• DOCUMENT TEXT:
Two final thoughts: First, if you’re using shorthand, remember that it’s St. Paddy’s, not St. Patty’s. And second, here’s a tip of the green cap to longtime Uni Watch reader R. Scott Rogers, who comes from Irish stock and was actually born on March 17. Happy upcoming-birthday, Scott!

 
  
 

What Paul Did Last Night on Friday

On Friday I went to the Grolier Club in Manhattan to check out their exhibit of Ellen G. K. Rubin’s collection of “movable advertising ephemera” — i.e., printed ads and promos with pop-up elements, volvelles, sliding parts, etc. As a nice bonus, Rubin herself happened to be there during my visit and was really fun to talk to. The exhibit closed on Saturday, but I took lots of photos. For photos that include a QR code, the code links to a video on Rubin’s website that shows the object in motion, which is really fun to see. Enjoy!

Comments (59)

    Saint Patrick is Catholic, and orange is traditionally the color for Protestant in Ireland.

    Don’t make it a partisan/sectarian issue. It’s a holiday in Ulster as well. We wear green as a celebration of all things Irish and orange is frought with sectarian baggage, but if New Era used a little bit of orange trim on these caps, it would be perfectly appropriate and would look great to boot.

    St Patrick’s Day commemorates the arrival of Christianity to the island of Ireland. It is celebrated by the Church of Ireland and the Anglican Church. It is meant to be a celebration of the culture of the entire island. Why exclude orange when the Republic expressly included it in the tricolor for a Catholic-majority nation?

    Yet both fall under the umbrella of the patron saint of the island of Ireland, which wasn’t partitioned by nationalism and sectarianism when St. Patrick arrived…

    Of course, if we are specifically looking at the colours that represent St Patrick (rather than the Irish nation or island) then neither green nor orange (nor gold for that matter) are strictly appropriate. St Patrick has gone through a bit of a Santa Clausing in the sense that the green depictions are a modern rebranding. In the past, he was mostly depicted in blue. Moreover, since we’re on the matter of flags, the only flag that actually bears his name, Saint Patrick’s Saltire, is red and white (and which you’ll all know as it features in the Union Flag of the UK as representing the Irish kingdom since the Act of Union in 1800).

• PROBLEM SET:
**1)** Answer these questions from the blog post:
(a) Where did Paul go on Friday?
(b) On what date was R. Scott Rogers born?
(c) According to the last comment, in what color was St Patrick mostly depicted in the past?
**2)** Copy the blog post between "Saint Patrick is" and "great to boot.", inclusive, renaming "New Era" as "the cap maker".
**3)** Go on with the blog post's comment thread from where it stops.
The items after this point are not needed for any of the work.

• ROWS:

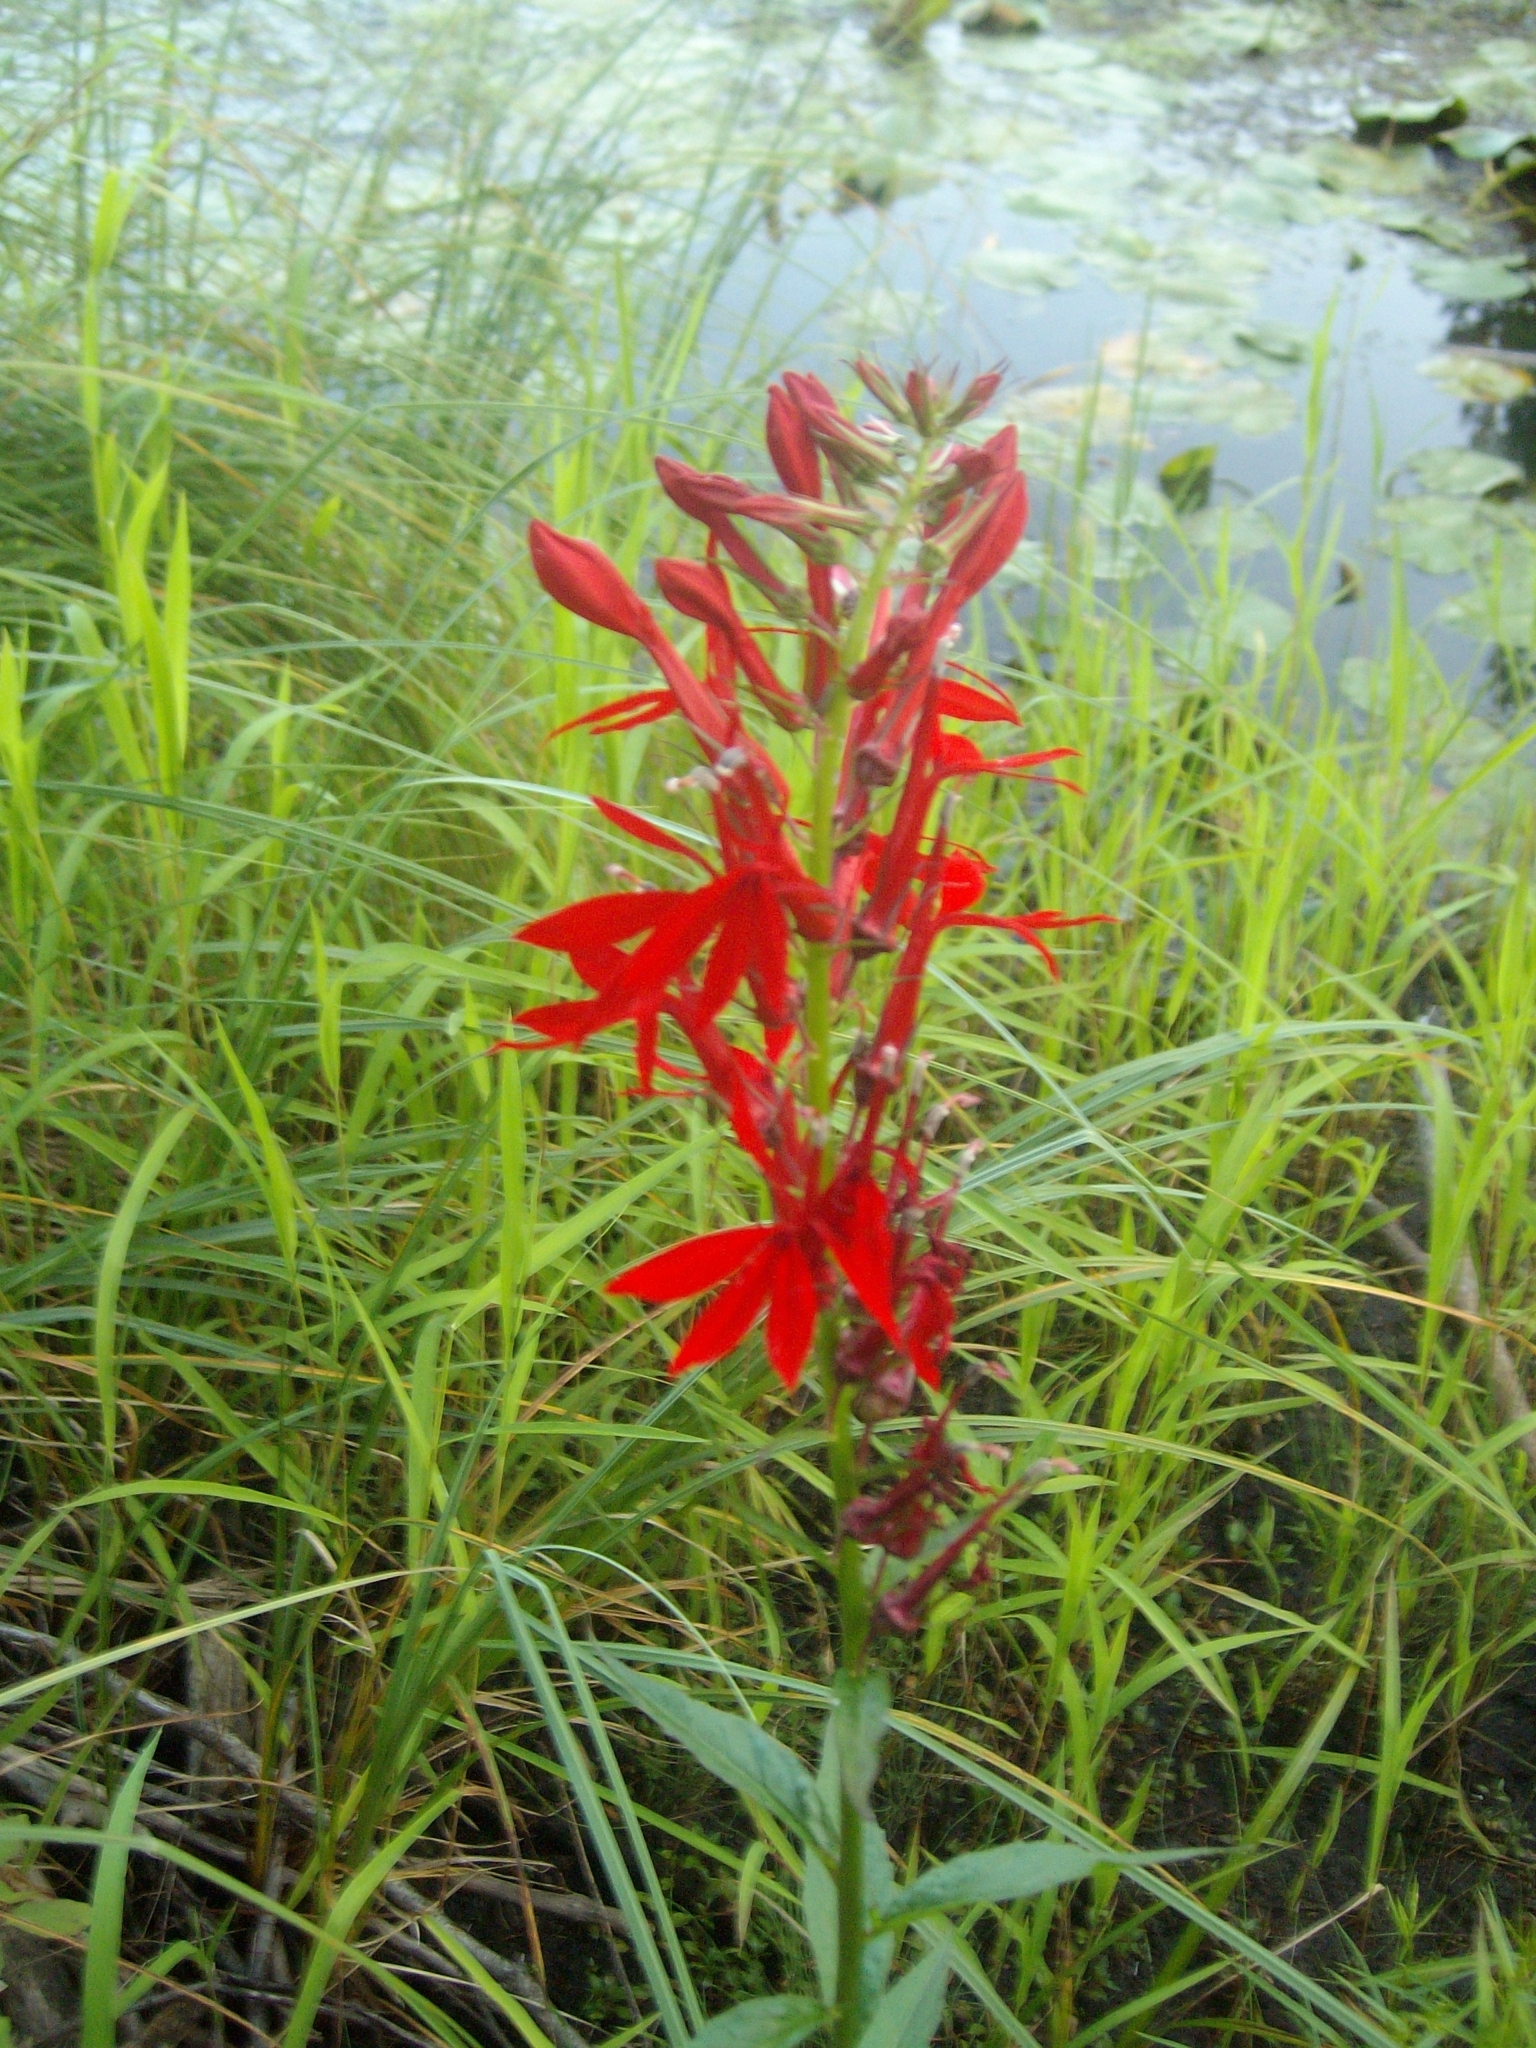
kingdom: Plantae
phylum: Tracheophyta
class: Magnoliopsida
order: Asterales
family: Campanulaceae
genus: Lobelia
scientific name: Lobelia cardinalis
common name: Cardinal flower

...

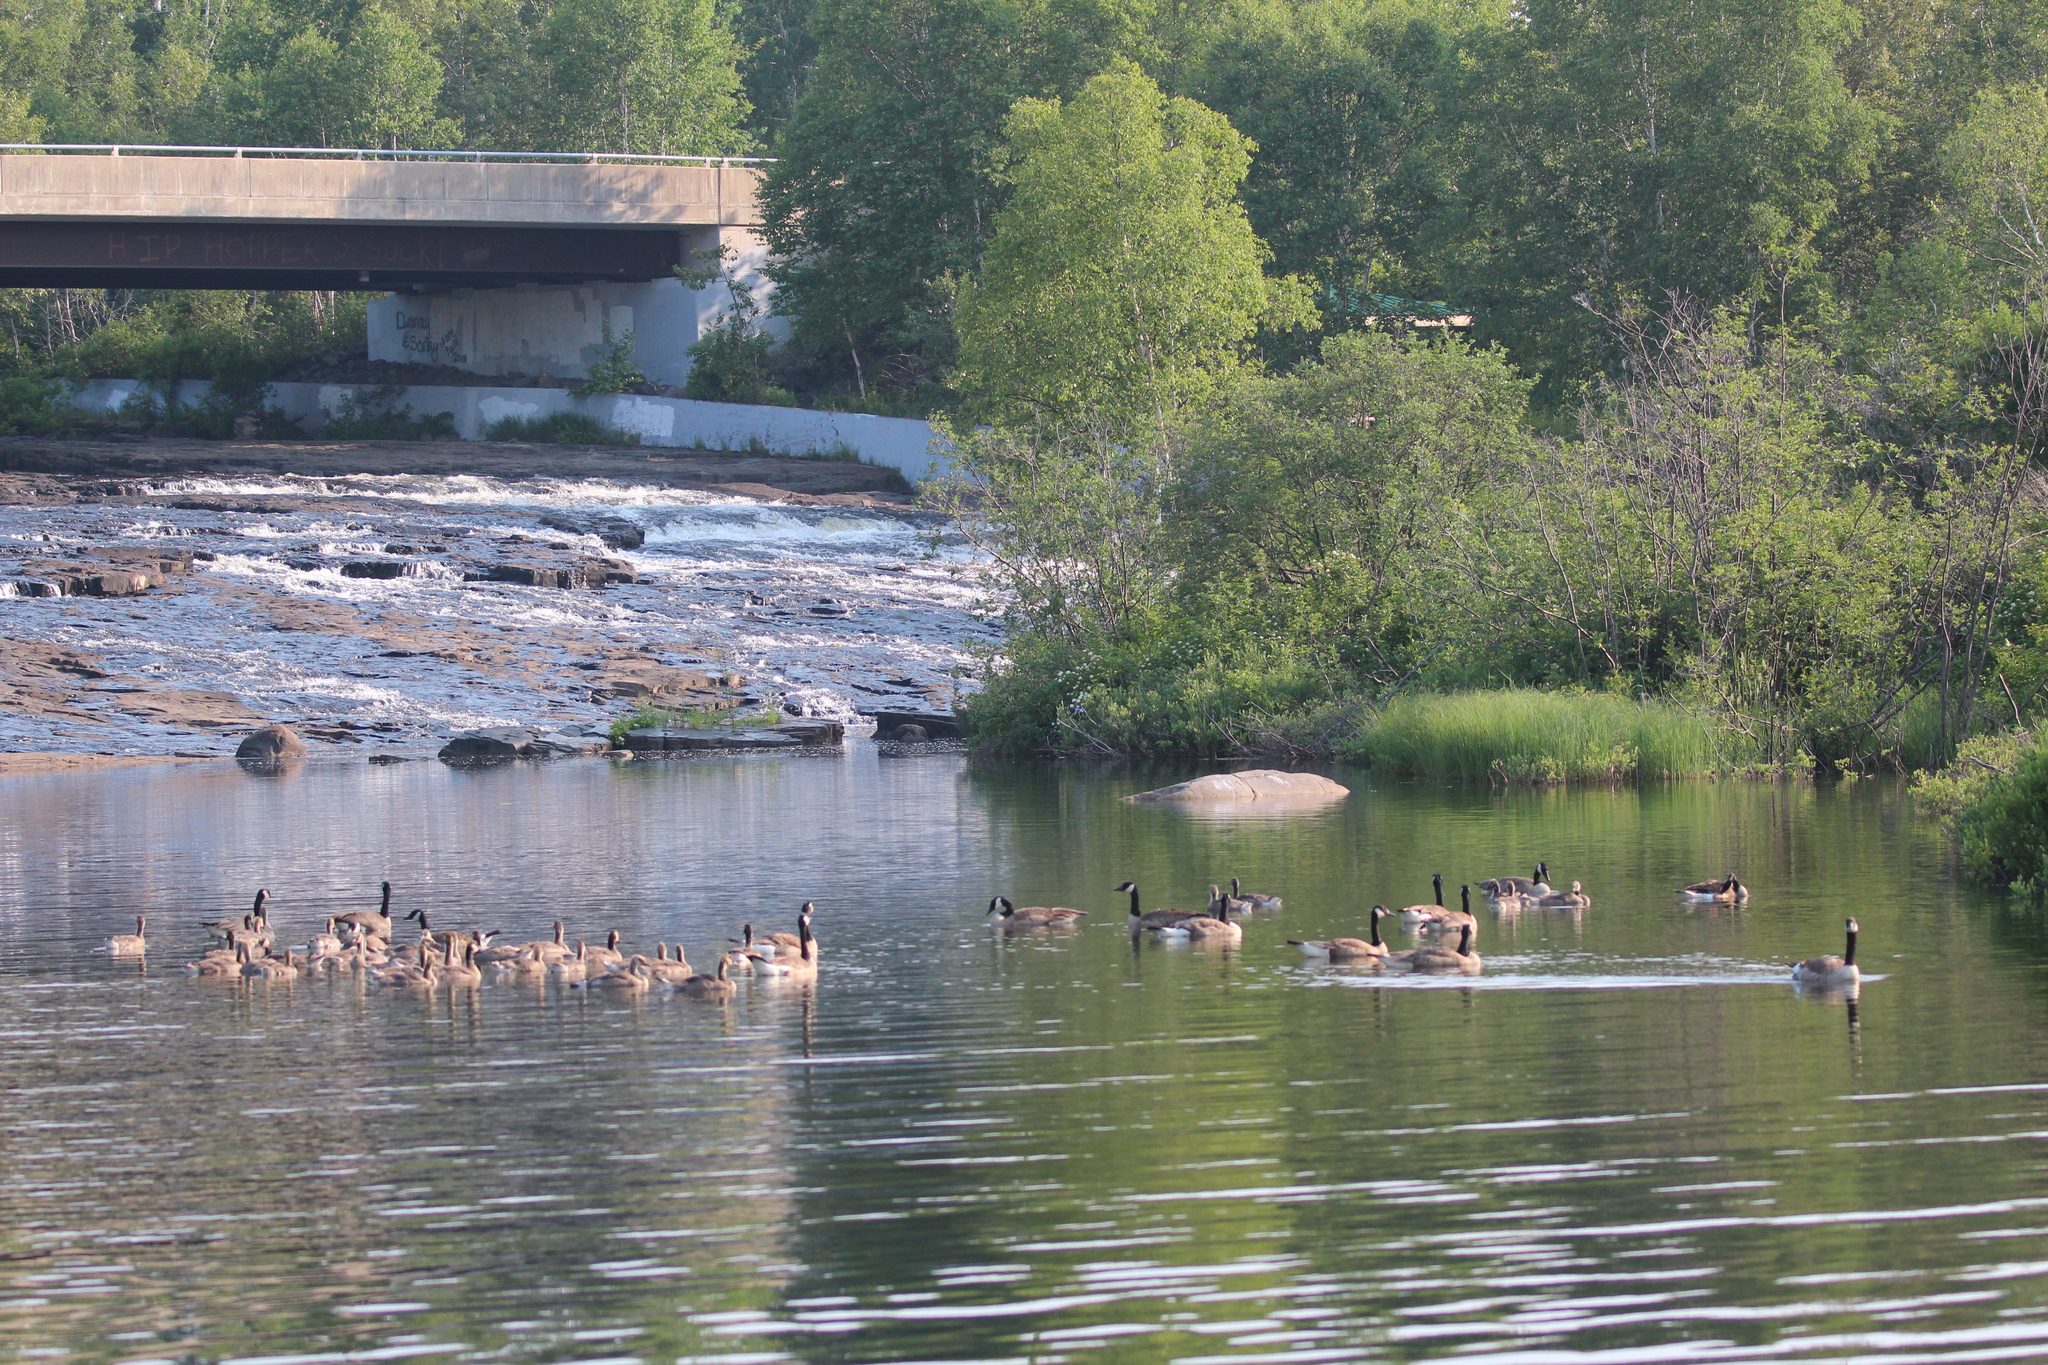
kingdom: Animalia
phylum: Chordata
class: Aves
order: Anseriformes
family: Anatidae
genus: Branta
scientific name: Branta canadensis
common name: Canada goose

--

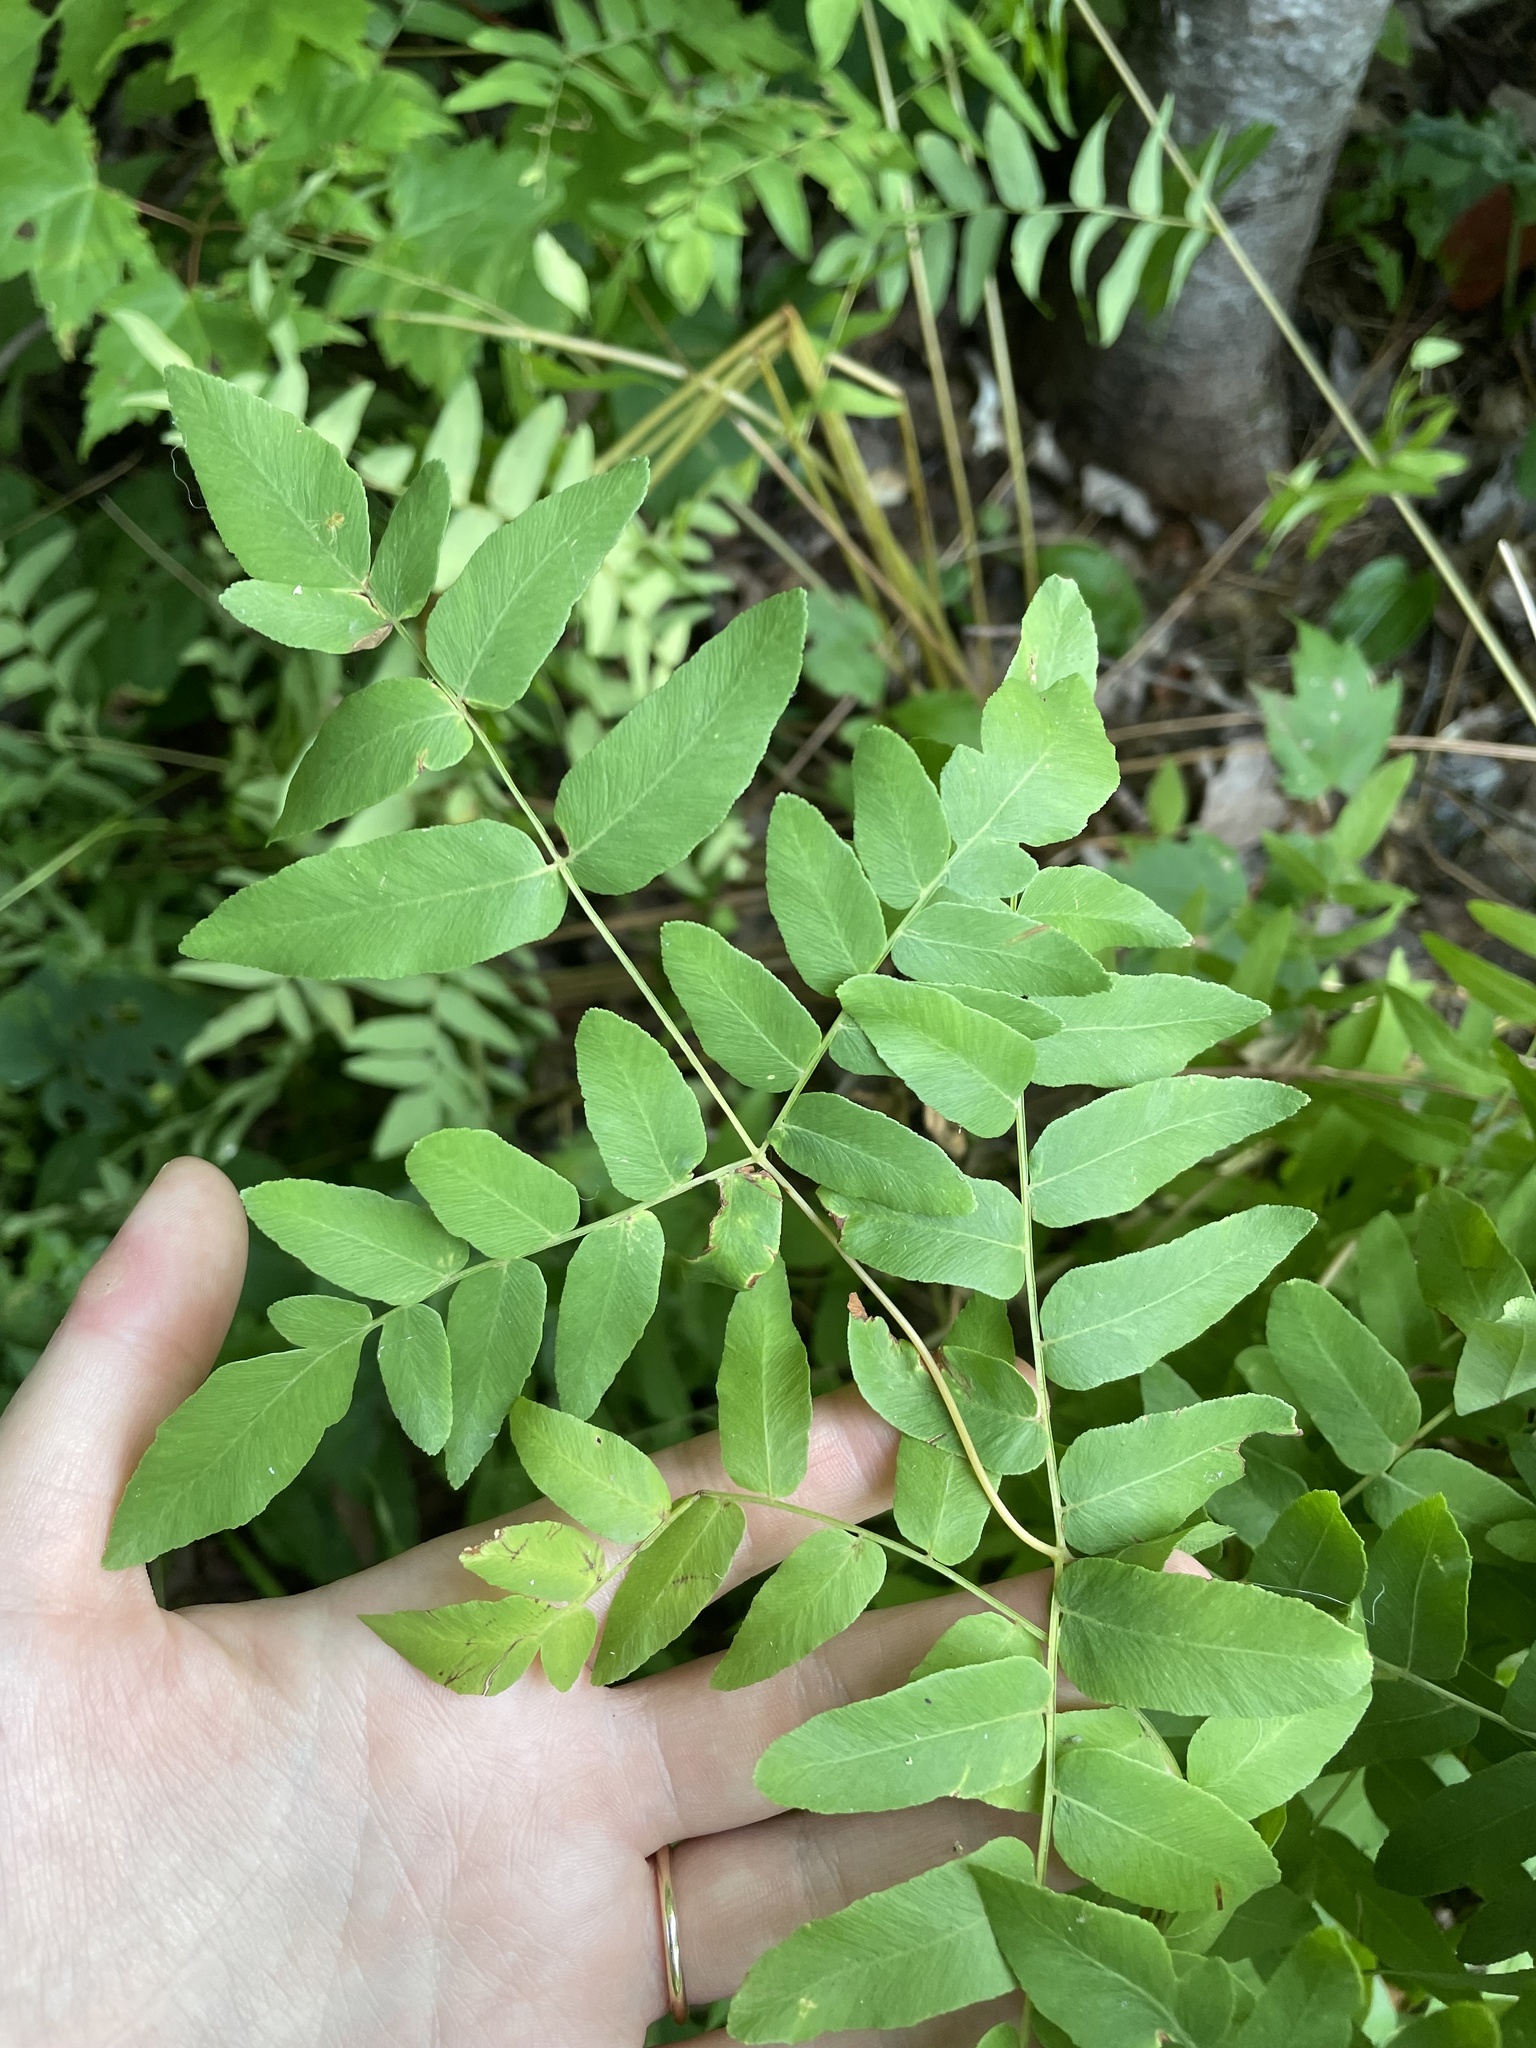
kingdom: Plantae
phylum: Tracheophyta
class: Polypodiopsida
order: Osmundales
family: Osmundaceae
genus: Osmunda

• RESULTS OF THE EXERCISE:
**1)**
(a) The Grolier Club in Manhattan
(b) March 17
(c) Blue

**2)**
Saint Patrick is Catholic, and orange is traditionally the color for Protestant in Ireland.

    Don’t make it a partisan/sectarian issue. It’s a holiday in Ulster as well. We wear green as a celebration of all things Irish and orange is frought with sectarian baggage, but if the cap maker used a little bit of orange trim on these caps, it would be perfectly appropriate and would look great to boot.

**3)**
    Any idea why it’s still on the Union Flag, considering Ireland hasn’t been part of the Union since the 1920s and Northern Ireland has its own flag?

    For the purposes of the Union, Northern Ireland is still considered the Irish part of the Union. As for the flag of Northern Ireland, technically it actually doesn’t have its own flag. Officially speaking, the Union flag is its national flag. Welcome to the bizarre world of Northern Irish flag politics!

    I’ve always worn orange for St. Patrick’s Day, not only to represent my Protestant background but also to represent my alma mater, the University of Tennessee. My understanding is that UT’s orange is a reference to Irish Protestants who were some of the earliest European settlers in the area, so the two things are interconnected as well.

    When my daughter went to UT, they told us that the orange was the color of the flowers near Blount Hall.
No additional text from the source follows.